# Almost there



## dancing james (Nov 29, 2015)

With the aid of @EricC we now have his old (though pretty much immaculate) Compak K10 PB. @dfk41 was really helpful giving advice re the Orchestrale Nota, which arrived today.

Other bits and bobs include the Rapha/Chris King tamper, Pallo group head brush and Cafelat splat mat.

Next week @Glenn is coming over to offer guidance as to how we can get the best out of our setup.

















2016 we should be making half decent coffee at home.


----------



## PPapa (Oct 24, 2015)

I like your cups... Feels like they are as important as the gear!


----------



## Dylan (Dec 5, 2011)

Is the top of the Nota mirror polished? It may not bother you but after a while cups will scratch up the surface of it is. There are drinks mats (cross hatch style) to stop this.

Nice setup by the way ?


----------



## Glenn (Jun 14, 2008)

By the end of 2015 you will be making decent coffee at home









Merry Christmas and roll on next week


----------



## dancing james (Nov 29, 2015)

Dylan said:


> Is the top of the Nota mirror polished?
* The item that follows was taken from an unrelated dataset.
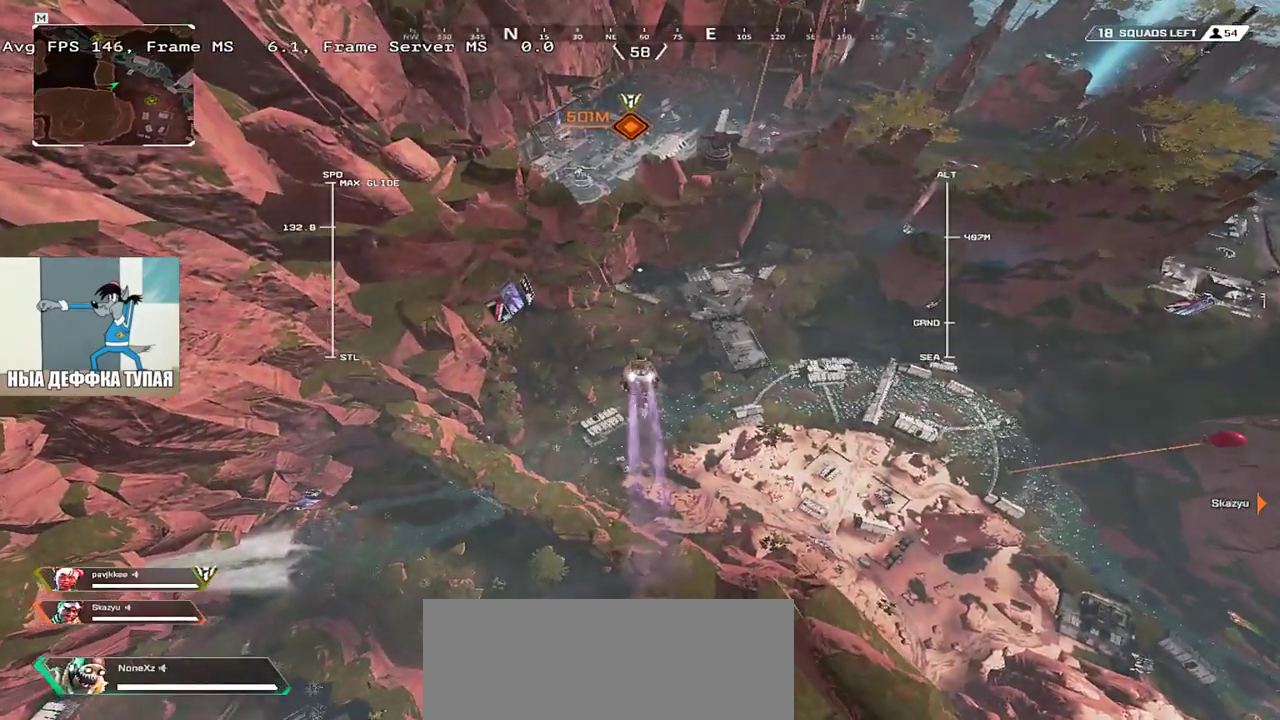
{"keys": ["w"], "mouse": [], "events": []}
It may not bother you but after a while cups will scratch up the surface of it is. There are drinks mats (cross hatch style) to stop this.
> 
> Nice setup by the way 


Cheers for the kind words. It's a brushed or milled finish, am sure wire wool or similar can return it to pristine state, though my view is it should pick up a patina of wear.


----------



## Darrenb80 (Dec 27, 2015)

Very nice


----------



## dancing james (Nov 29, 2015)

i had not looked closely enough, it is polished and is getting small scratches, but to be honest we are not too fussed. if i get really bothered i'd just repolish or use a wire wool to give a brushed effect which is what the front panel has.

@Glenn is coming tomorrow to teach us how to get the best out of our set up.


----------



## Thecatlinux (Mar 10, 2014)

dancing james said:


> i had not looked closely enough, it is polished and is getting small scratches, but to be honest we are not too fussed. if i get really bothered i'd just repolish or use a wire wool to give a brushed effect which is what the front panel has.
> 
> @Glenn is coming tomorrow to teach us how to get the best out of our set up.


youre in safe hands there, hide any Lego you have though, as he may get distracted.


----------



## dancing james (Nov 29, 2015)

I won't show him our bike collection


----------



## Glenn (Jun 14, 2008)

Might need to schedule in some more time than planned


----------



## J8MCG (Feb 7, 2016)

Nice setup.. Liking the Chris King tamper


----------



## dancing james (Nov 29, 2015)

it's one of the first ones they did, so the bolt on the top is hand painted.


----------